Department of General and Visceral Surgery, General Hospital of Bregenz, Carl-Pedenz-Straße 2, 6900, Bregenz, Austria.
Department of Radiology, General Hospital of Bregenz, Bregenz, Austria.
Obes Surg. 2023 Aug;33(8):2620-2624. doi: 10.1007/s11695-023-06694-0. Epub 2023 Jul 4.
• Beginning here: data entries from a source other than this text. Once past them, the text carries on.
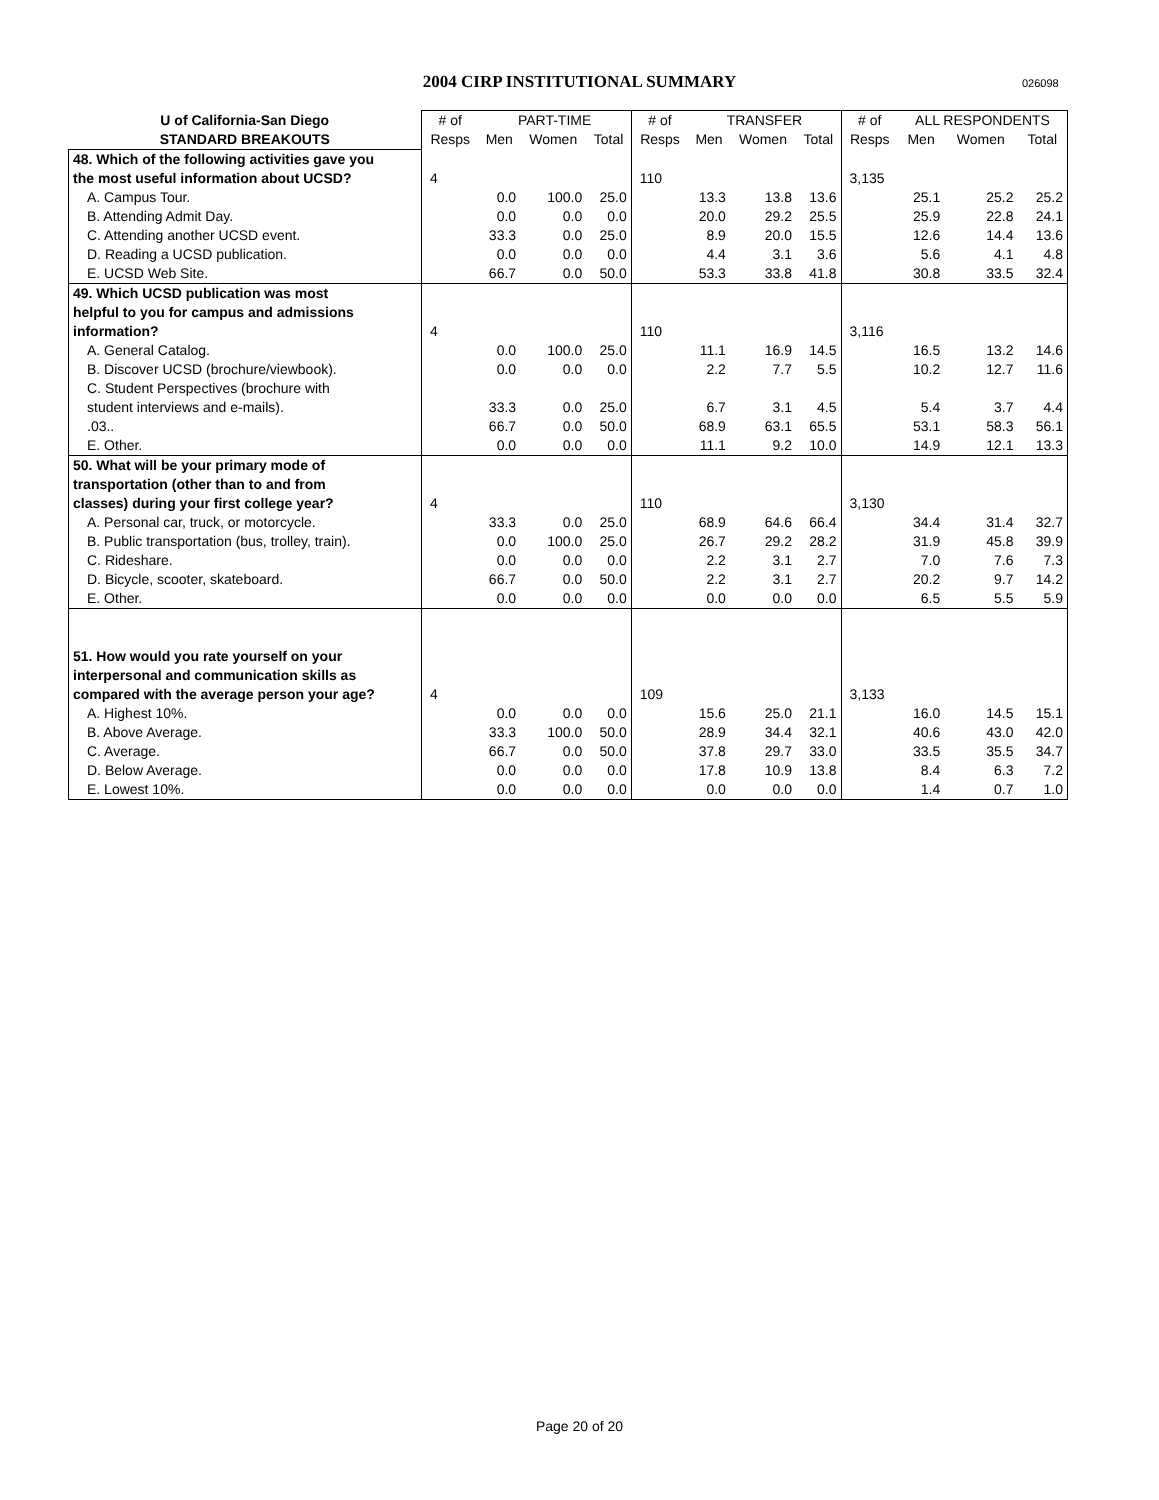2004 CIRP INSTITUTIONAL SUMMARY 026098
| U of California-San Diego | # of | PART-TIME | | | # of | TRANSFER | | | # of | ALL RESPONDENTS | | |
| --- | --- | --- | --- | --- | --- | --- | --- | --- | --- | --- | --- | --- |
| STANDARD BREAKOUTS | Resps | Men | Women | Total | Resps | Men | Women | Total | Resps | Men | Women | Total |
| 48. Which of the following activities gave you | | | | | | | | | | | | |
| the most useful information about UCSD? | 4 | | | | 110 | | | | 3,135 | | | |
| A. Campus Tour. | | 0.0 | 100.0 | 25.0 | | 13.3 | 13.8 | 13.6 | | 25.1 | 25.2 | 25.2 |
| B. Attending Admit Day. | | 0.0 | 0.0 | 0.0 | | 20.0 | 29.2 | 25.5 | | 25.9 | 22.8 | 24.1 |
| C. Attending another UCSD event. | | 33.3 | 0.0 | 25.0 | | 8.9 | 20.0 | 15.5 | | 12.6 | 14.4 | 13.6 |
| D. Reading a UCSD publication. | | 0.0 | 0.0 | 0.0 | | 4.4 | 3.1 | 3.6 | | 5.6 | 4.1 | 4.8 |
| E. UCSD Web Site. | | 66.7 | 0.0 | 50.0 | | 53.3 | 33.8 | 41.8 | | 30.8 | 33.5 | 32.4 |
| 49. Which UCSD publication was most | | | | | | | | | | | | |
| helpful to you for campus and admissions | | | | | | | | | | | | |
| information? | 4 | | | | 110 | | | | 3,116 | | | |
| A. General Catalog. | | 0.0 | 100.0 | 25.0 | | 11.1 | 16.9 | 14.5 | | 16.5 | 13.2 | 14.6 |
| B. Discover UCSD (brochure/viewbook). | | 0.0 | 0.0 | 0.0 | | 2.2 | 7.7 | 5.5 | | 10.2 | 12.7 | 11.6 |
| C. Student Perspectives (brochure with student interviews and e-mails). | | 33.3 | 0.0 | 25.0 | | 6.7 | 3.1 | 4.5 | | 5.4 | 3.7 | 4.4 |
| .03.. | | 66.7 | 0.0 | 50.0 | | 68.9 | 63.1 | 65.5 | | 53.1 | 58.3 | 56.1 |
| E. Other. | | 0.0 | 0.0 | 0.0 | | 11.1 | 9.2 | 10.0 | | 14.9 | 12.1 | 13.3 |
| 50. What will be your primary mode of | | | | | | | | | | | | |
| transportation (other than to and from | | | | | | | | | | | | |
| classes) during your first college year? | 4 | | | | 110 | | | | 3,130 | | | |
| A. Personal car, truck, or motorcycle. | | 33.3 | 0.0 | 25.0 | | 68.9 | 64.6 | 66.4 | | 34.4 | 31.4 | 32.7 |
| B. Public transportation (bus, trolley, train). | | 0.0 | 100.0 | 25.0 | | 26.7 | 29.2 | 28.2 | | 31.9 | 45.8 | 39.9 |
| C. Rideshare. | | 0.0 | 0.0 | 0.0 | | 2.2 | 3.1 | 2.7 | | 7.0 | 7.6 | 7.3 |
| D. Bicycle, scooter, skateboard. | | 66.7 | 0.0 | 50.0 | | 2.2 | 3.1 | 2.7 | | 20.2 | 9.7 | 14.2 |
| E. Other. | | 0.0 | 0.0 | 0.0 | | 0.0 | 0.0 | 0.0 | | 6.5 | 5.5 | 5.9 |
| 51. How would you rate yourself on your | | | | | | | | | | | | |
| interpersonal and communication skills as | | | | | | | | | | | | |
| compared with the average person your age? | 4 | | | | 109 | | | | 3,133 | | | |
| A. Highest 10%. | | 0.0 | 0.0 | 0.0 | | 15.6 | 25.0 | 21.1 | | 16.0 | 14.5 | 15.1 |
| B. Above Average. | | 33.3 | 100.0 | 50.0 | | 28.9 | 34.4 | 32.1 | | 40.6 | 43.0 | 42.0 |
| C. Average. | | 66.7 | 0.0 | 50.0 | | 37.8 | 29.7 | 33.0 | | 33.5 | 35.5 | 34.7 |
| D. Below Average. | | 0.0 | 0.0 | 0.0 | | 17.8 | 10.9 | 13.8 | | 8.4 | 6.3 | 7.2 |
| E. Lowest 10%. | | 0.0 | 0.0 | 0.0 | | 0.0 | 0.0 | 0.0 | | 1.4 | 0.7 | 1.0 |
Page 20 of 20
Unknown intestinal rotation anomaly poses a challenge in laparoscopic gastric bypass surgery. We present a case of a patient with intestinal non-rotation that stayed undetected throughout performing a laparoscopic Roux-en-Y gastric bypass. As a result, the alimentary limb was constructed in an anti-peristaltic way, and the whole gastric bypass was located far more distally than usual. Postoperatively, the patient presented with recurring nausea and vomiting. After several diagnostic steps, a computed tomography finally revealed the inadvertently reverse directed gastric bypass and the pre-existing condition of intestinal non-rotation. This was followed by a diagnostic laparoscopy and the reconstruction of the gastric bypass in "mirrored" technique.
未知的肠旋转异常给腹腔镜胃旁路手术带来了挑战。我们报告了一例肠旋转不良的病例,该病例在进行腹腔镜 Roux-en-Y 胃旁路手术时一直未被发现。结果,输入襻被构建成了逆蠕动方向,整个胃旁路的位置比通常情况下远得多。术后,患者出现反复恶心和呕吐。经过几次诊断步骤,计算机断层扫描最终揭示了意外的反向胃旁路和肠旋转不良的原有情况。随后进行了诊断性腹腔镜检查,并采用“镜像”技术重建了胃旁路。